Content starts

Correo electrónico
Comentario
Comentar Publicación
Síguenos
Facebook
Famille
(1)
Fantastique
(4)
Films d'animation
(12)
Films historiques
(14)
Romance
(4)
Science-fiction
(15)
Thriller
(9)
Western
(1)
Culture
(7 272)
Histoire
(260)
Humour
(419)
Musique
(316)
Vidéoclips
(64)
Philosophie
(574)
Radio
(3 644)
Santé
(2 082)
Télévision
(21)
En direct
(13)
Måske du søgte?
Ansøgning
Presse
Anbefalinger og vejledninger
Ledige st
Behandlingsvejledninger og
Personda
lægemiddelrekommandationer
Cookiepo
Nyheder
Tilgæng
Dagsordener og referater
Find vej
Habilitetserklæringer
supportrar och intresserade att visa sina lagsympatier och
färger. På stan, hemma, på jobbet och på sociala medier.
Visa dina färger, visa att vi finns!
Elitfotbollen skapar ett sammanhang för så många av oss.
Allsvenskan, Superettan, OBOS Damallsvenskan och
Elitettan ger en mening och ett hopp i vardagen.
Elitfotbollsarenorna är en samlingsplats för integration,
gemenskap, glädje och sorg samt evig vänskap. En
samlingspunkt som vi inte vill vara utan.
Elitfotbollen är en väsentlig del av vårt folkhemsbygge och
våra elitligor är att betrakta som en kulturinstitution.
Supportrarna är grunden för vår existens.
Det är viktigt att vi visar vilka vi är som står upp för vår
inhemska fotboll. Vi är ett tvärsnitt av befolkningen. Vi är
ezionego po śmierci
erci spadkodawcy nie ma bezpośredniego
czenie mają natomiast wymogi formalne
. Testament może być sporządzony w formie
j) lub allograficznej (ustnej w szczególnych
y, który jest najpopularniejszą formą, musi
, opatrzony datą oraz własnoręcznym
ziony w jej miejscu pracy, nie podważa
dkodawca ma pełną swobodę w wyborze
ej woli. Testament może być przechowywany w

Content ends

Reproduce every line of the entries above, character for character and in the same order.

● **RESPONSE TO THIS EXERCISE**
Correo electrónico
Comentario
Comentar Publicación
Síguenos
Facebook
Famille
(1)
Fantastique
(4)
Films d'animation
(12)
Films historiques
(14)
Romance
(4)
Science-fiction
(15)
Thriller
(9)
Western
(1)
Culture
(7 272)
Histoire
(260)
Humour
(419)
Musique
(316)
Vidéoclips
(64)
Philosophie
(574)
Radio
(3 644)
Santé
(2 082)
Télévision
(21)
En direct
(13)
Måske du søgte?
Ansøgning
Presse
Anbefalinger og vejledninger
Ledige st
Behandlingsvejledninger og
Personda
lægemiddelrekommandationer
Cookiepo
Nyheder
Tilgæng
Dagsordener og referater
Find vej
Habilitetserklæringer
supportrar och intresserade att visa sina lagsympatier och
färger. På stan, hemma, på jobbet och på sociala medier.
Visa dina färger, visa att vi finns!
Elitfotbollen skapar ett sammanhang för så många av oss.
Allsvenskan, Superettan, OBOS Damallsvenskan och
Elitettan ger en mening och ett hopp i vardagen.
Elitfotbollsarenorna är en samlingsplats för integration,
gemenskap, glädje och sorg samt evig vänskap. En
samlingspunkt som vi inte vill vara utan.
Elitfotbollen är en väsentlig del av vårt folkhemsbygge och
våra elitligor är att betrakta som en kulturinstitution.
Supportrarna är grunden för vår existens.
Det är viktigt att vi visar vilka vi är som står upp för vår
inhemska fotboll. Vi är ett tvärsnitt av befolkningen. Vi är
ezionego po śmierci
erci spadkodawcy nie ma bezpośredniego
czenie mają natomiast wymogi formalne
. Testament może być sporządzony w formie
j) lub allograficznej (ustnej w szczególnych
y, który jest najpopularniejszą formą, musi
, opatrzony datą oraz własnoręcznym
ziony w jej miejscu pracy, nie podważa
dkodawca ma pełną swobodę w wyborze
ej woli. Testament może być przechowywany w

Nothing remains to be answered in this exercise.